# DESCRIPTION OF THE TASK
In the records below, find the line holding "76: (784, 1179)" and the line holding "95: (761, 107)". Set down both, with every line between them, exactly.

[Multi-image point correspondence data]
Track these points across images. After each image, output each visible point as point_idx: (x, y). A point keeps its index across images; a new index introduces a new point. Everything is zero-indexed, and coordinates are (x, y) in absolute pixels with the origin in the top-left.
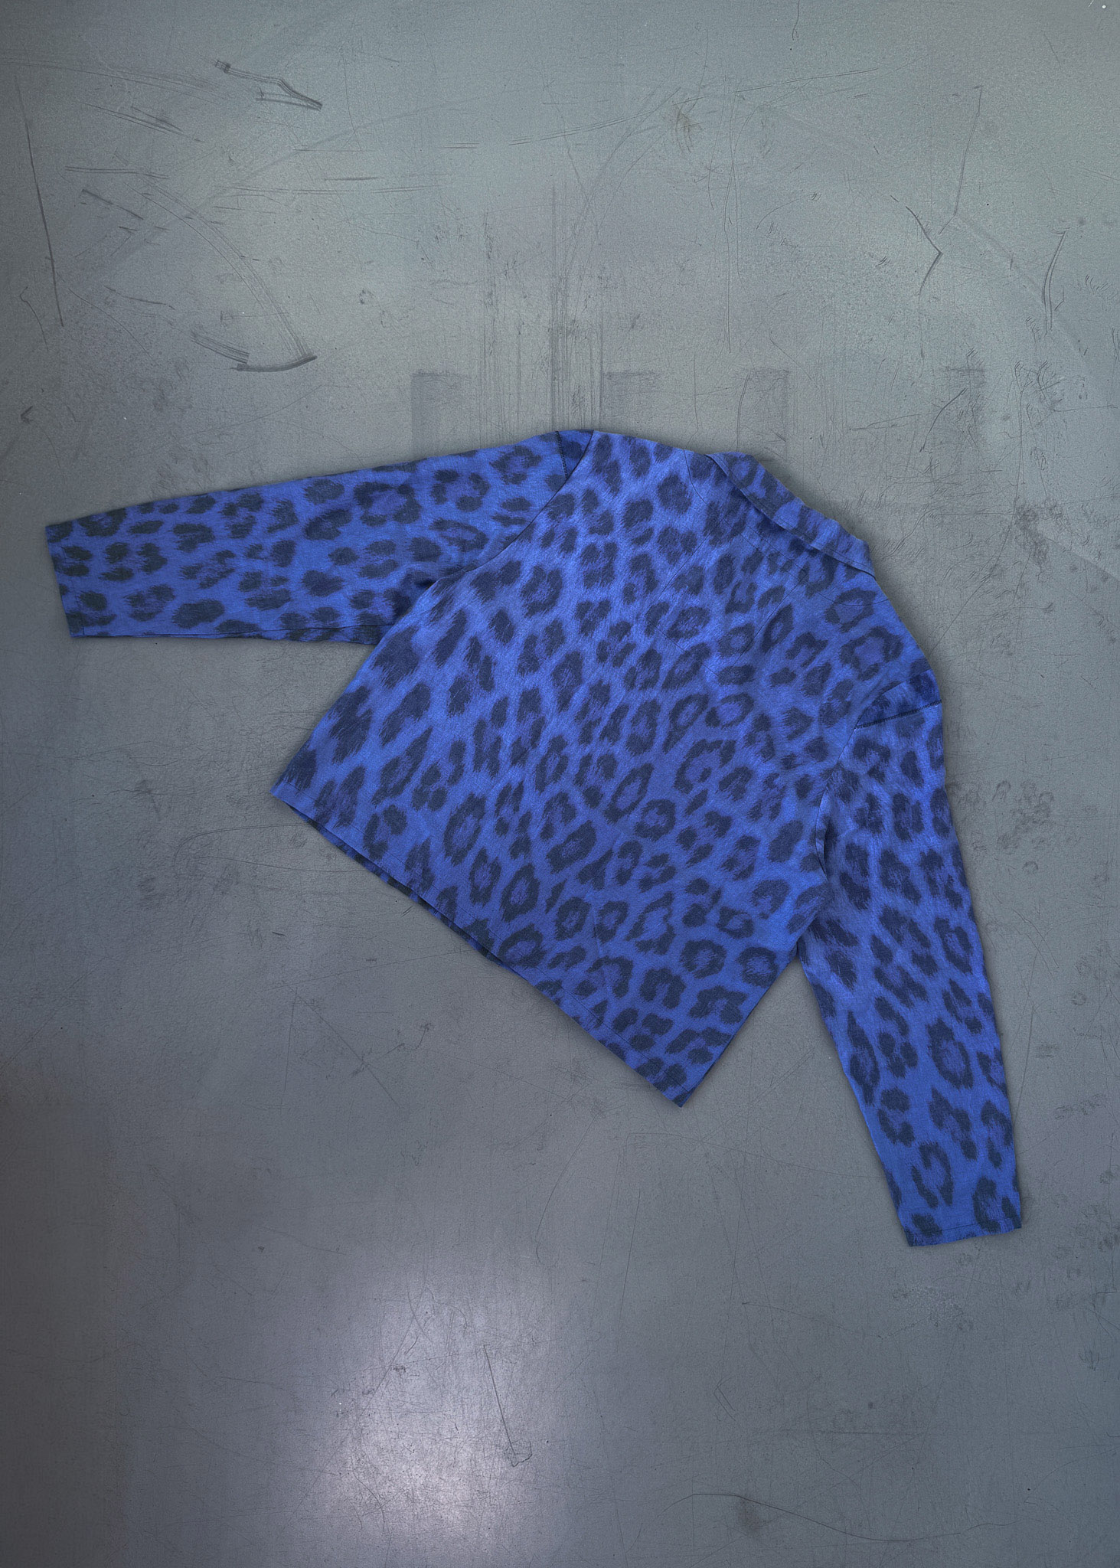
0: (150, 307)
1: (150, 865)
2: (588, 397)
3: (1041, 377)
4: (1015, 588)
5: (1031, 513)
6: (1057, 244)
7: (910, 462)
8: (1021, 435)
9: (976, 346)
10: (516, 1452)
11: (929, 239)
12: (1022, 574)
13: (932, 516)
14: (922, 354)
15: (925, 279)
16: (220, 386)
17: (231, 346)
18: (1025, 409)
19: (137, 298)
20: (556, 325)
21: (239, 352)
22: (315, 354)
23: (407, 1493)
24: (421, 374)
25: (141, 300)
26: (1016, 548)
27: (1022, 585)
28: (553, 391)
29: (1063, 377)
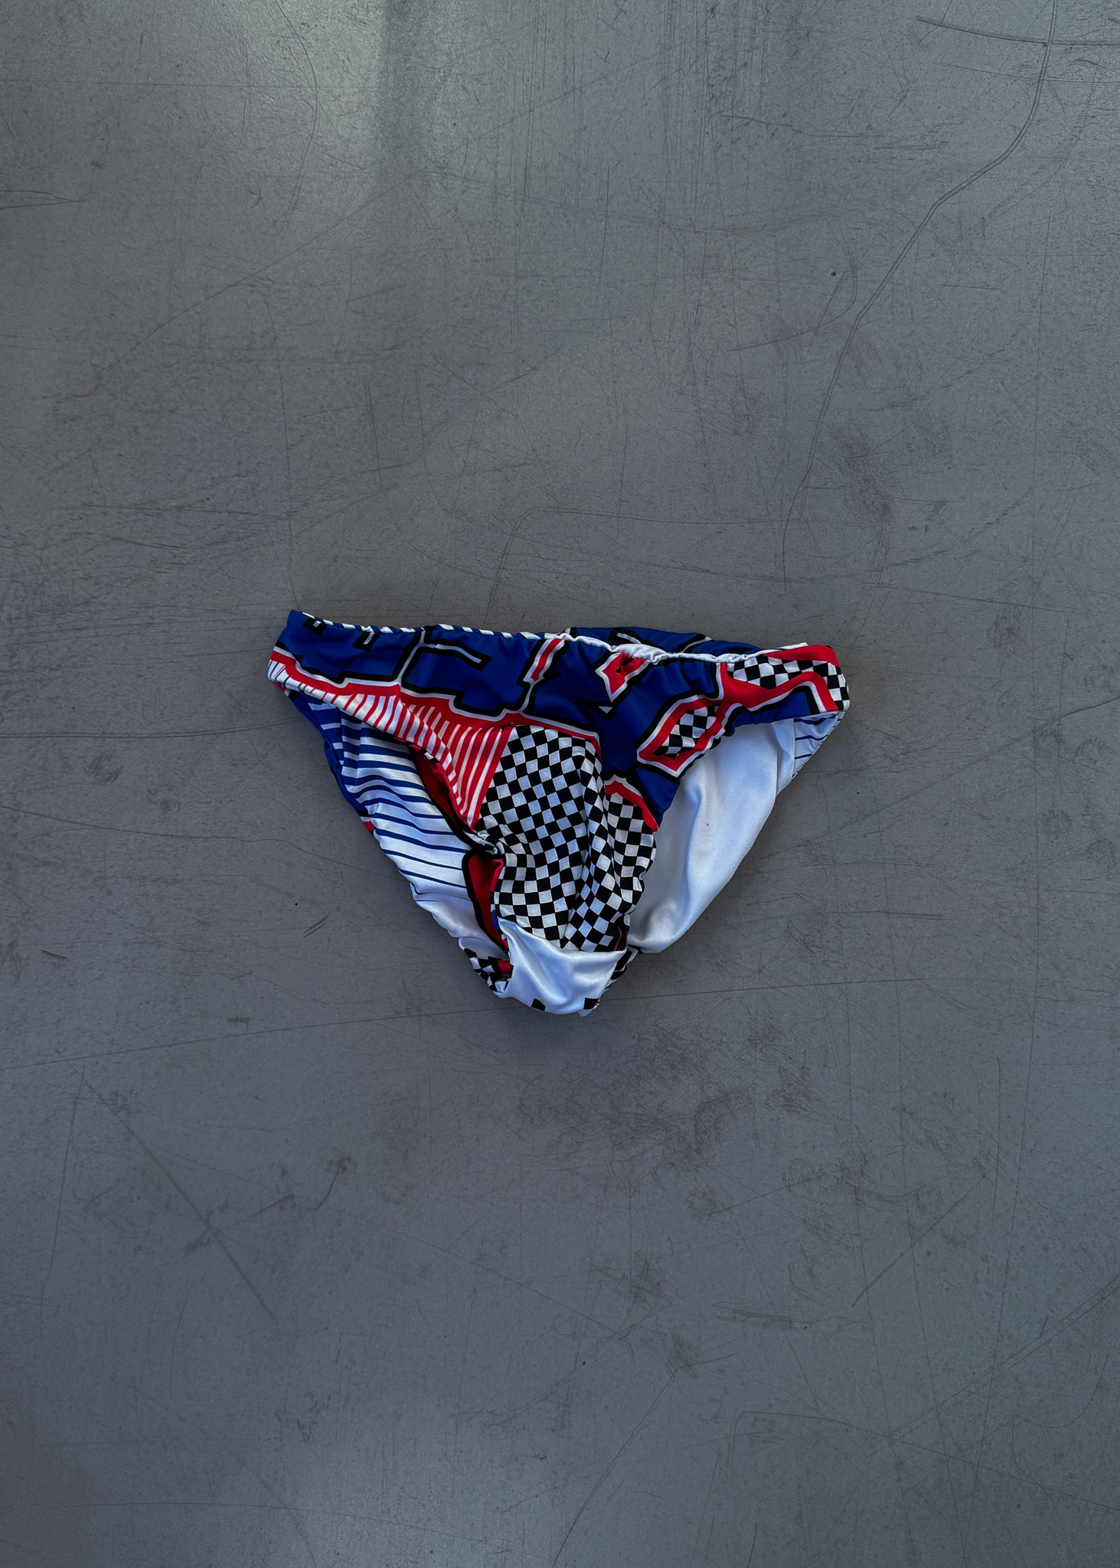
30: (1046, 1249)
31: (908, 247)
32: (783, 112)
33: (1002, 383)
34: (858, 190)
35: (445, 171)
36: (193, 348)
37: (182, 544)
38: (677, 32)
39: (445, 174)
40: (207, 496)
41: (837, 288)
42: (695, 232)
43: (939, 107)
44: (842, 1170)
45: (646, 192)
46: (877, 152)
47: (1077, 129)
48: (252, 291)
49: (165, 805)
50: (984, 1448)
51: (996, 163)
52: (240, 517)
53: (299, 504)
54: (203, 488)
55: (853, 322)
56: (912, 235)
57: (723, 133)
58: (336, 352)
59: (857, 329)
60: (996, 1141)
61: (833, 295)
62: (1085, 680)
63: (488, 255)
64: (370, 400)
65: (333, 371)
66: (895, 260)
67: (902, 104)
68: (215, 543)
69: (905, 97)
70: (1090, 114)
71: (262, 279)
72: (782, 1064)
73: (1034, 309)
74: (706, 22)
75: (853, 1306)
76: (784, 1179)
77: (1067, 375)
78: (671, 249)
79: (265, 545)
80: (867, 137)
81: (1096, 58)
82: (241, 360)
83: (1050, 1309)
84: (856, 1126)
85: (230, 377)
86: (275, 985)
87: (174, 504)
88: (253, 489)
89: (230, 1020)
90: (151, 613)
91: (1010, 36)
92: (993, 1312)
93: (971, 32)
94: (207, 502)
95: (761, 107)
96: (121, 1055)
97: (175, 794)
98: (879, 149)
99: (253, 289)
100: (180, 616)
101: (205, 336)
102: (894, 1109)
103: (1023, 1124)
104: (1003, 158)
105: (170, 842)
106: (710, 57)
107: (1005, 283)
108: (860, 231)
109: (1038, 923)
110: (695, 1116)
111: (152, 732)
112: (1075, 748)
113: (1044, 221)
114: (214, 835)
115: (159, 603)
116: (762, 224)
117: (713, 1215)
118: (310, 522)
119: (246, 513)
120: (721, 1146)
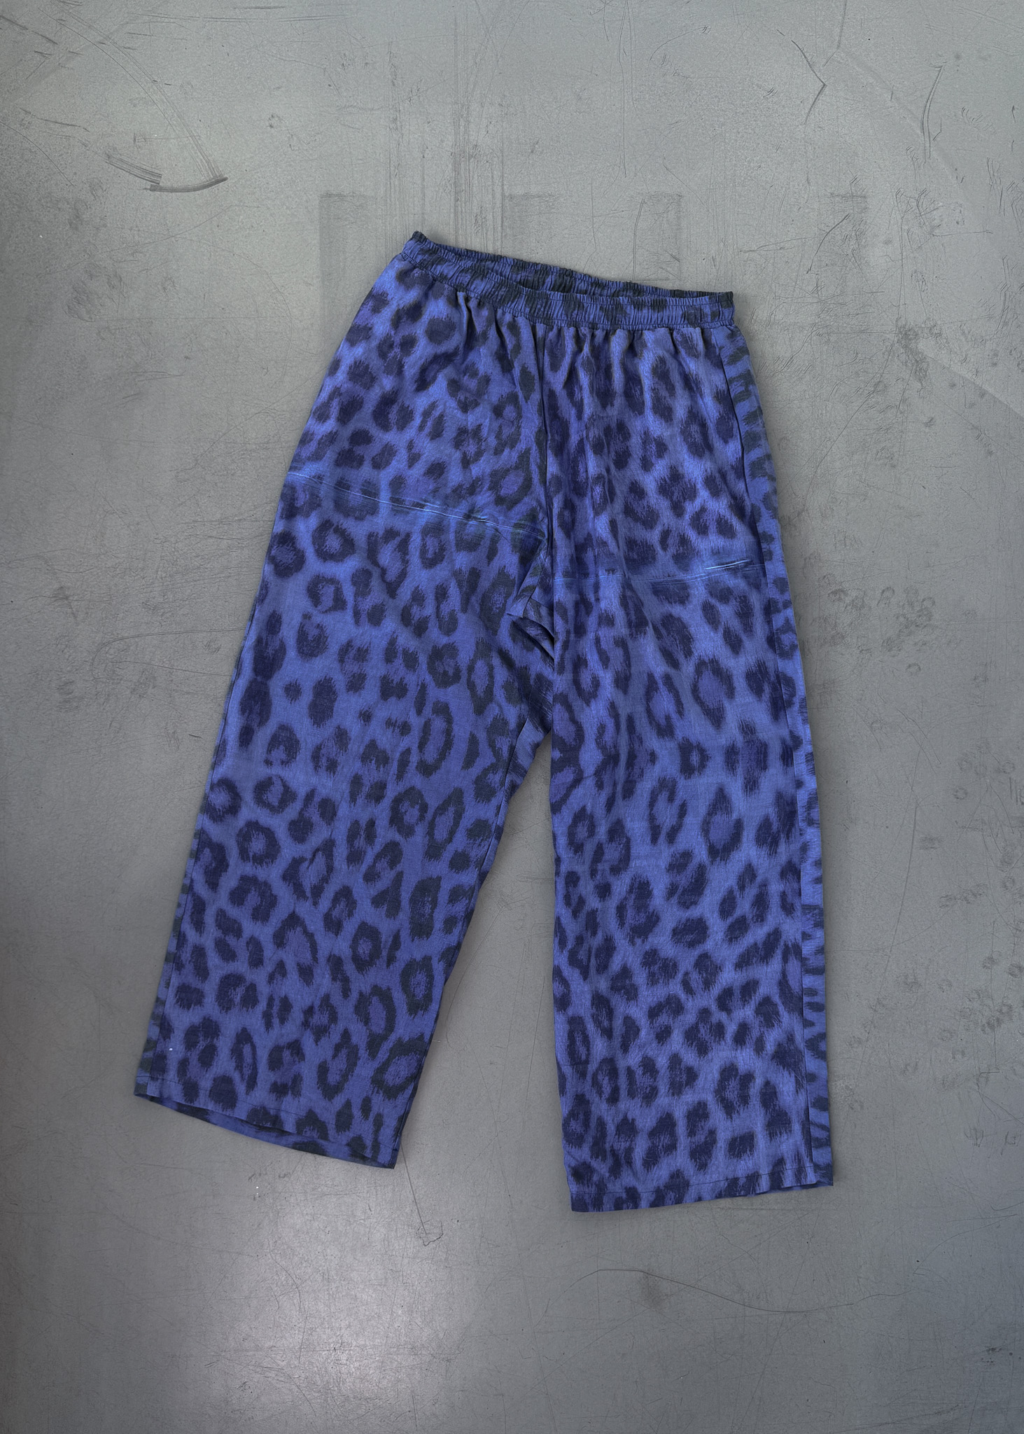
0: (65, 130)
1: (68, 668)
2: (490, 217)
3: (920, 204)
4: (898, 403)
5: (912, 333)
6: (935, 78)
7: (798, 283)
8: (902, 258)
9: (859, 174)
10: (427, 1232)
11: (813, 70)
12: (904, 391)
13: (819, 335)
14: (808, 180)
15: (811, 109)
16: (133, 205)
17: (144, 167)
18: (905, 234)
19: (53, 120)
20: (459, 149)
21: (152, 173)
22: (226, 176)
23: (323, 1273)
24: (329, 195)
25: (56, 122)
26: (898, 366)
27: (904, 401)
28: (456, 213)
29: (941, 204)
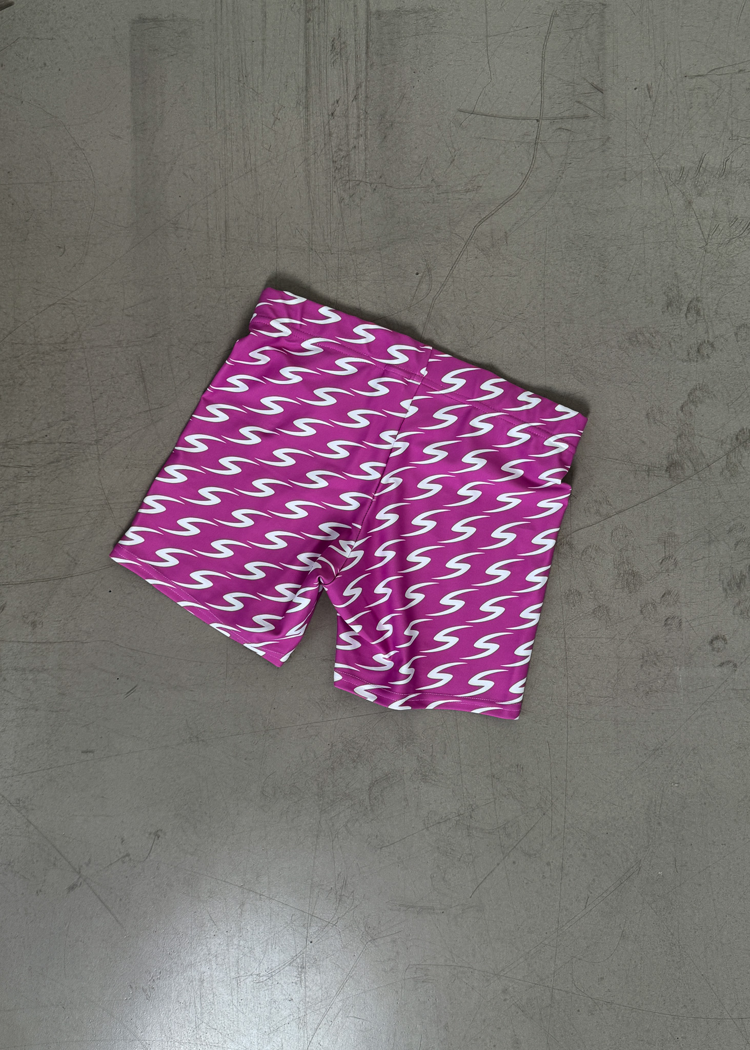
2: (351, 42)
24: (142, 20)
28: (306, 37)
30: (585, 855)
31: (461, 254)
32: (380, 175)
33: (523, 333)
34: (429, 221)
35: (177, 226)
36: (31, 345)
37: (33, 465)
38: (312, 129)
39: (177, 227)
40: (46, 434)
41: (420, 282)
42: (332, 254)
43: (475, 165)
44: (459, 816)
45: (300, 231)
46: (438, 196)
47: (561, 172)
48: (64, 307)
49: (34, 624)
50: (555, 977)
51: (512, 197)
52: (67, 445)
53: (102, 435)
54: (43, 430)
55: (431, 302)
56: (463, 246)
57: (344, 191)
58: (118, 341)
59: (433, 306)
60: (550, 792)
61: (418, 287)
62: (585, 510)
63: (207, 275)
64: (142, 369)
65: (117, 352)
66: (454, 263)
67: (452, 165)
68: (53, 462)
69: (454, 160)
70: (569, 162)
71: (70, 300)
72: (419, 754)
73: (540, 287)
74: (329, 122)
75: (471, 897)
76: (424, 824)
77: (563, 326)
78: (318, 265)
79: (83, 461)
80: (432, 187)
81: (569, 127)
82: (60, 350)
83: (590, 891)
84: (466, 788)
85: (55, 360)
86: (108, 729)
87: (25, 440)
88: (73, 427)
89: (82, 752)
90: (17, 508)
91: (516, 117)
92: (555, 895)
93: (492, 116)
94: (46, 437)
95: (366, 173)
96: (20, 776)
97: (39, 617)
98: (440, 194)
99: (64, 306)
100: (34, 508)
101: (37, 337)
102: (487, 776)
103: (566, 780)
104: (516, 194)
105: (38, 647)
106: (333, 143)
107: (521, 271)
108: (431, 246)
109: (566, 658)
110: (369, 790)
111: (23, 580)
112: (581, 551)
113: (543, 231)
114: (65, 640)
115: (21, 501)
116: (372, 246)
117: (383, 848)
118: (110, 445)
119: (70, 443)
120: (386, 807)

# ANSWER AREA
76: (784, 1179)
77: (1067, 375)
78: (671, 249)
79: (265, 545)
80: (867, 137)
81: (1096, 58)
82: (241, 360)
83: (1050, 1309)
84: (856, 1126)
85: (230, 377)
86: (275, 985)
87: (174, 504)
88: (253, 489)
89: (230, 1020)
90: (151, 613)
91: (1010, 36)
92: (993, 1312)
93: (971, 32)
94: (207, 502)
95: (761, 107)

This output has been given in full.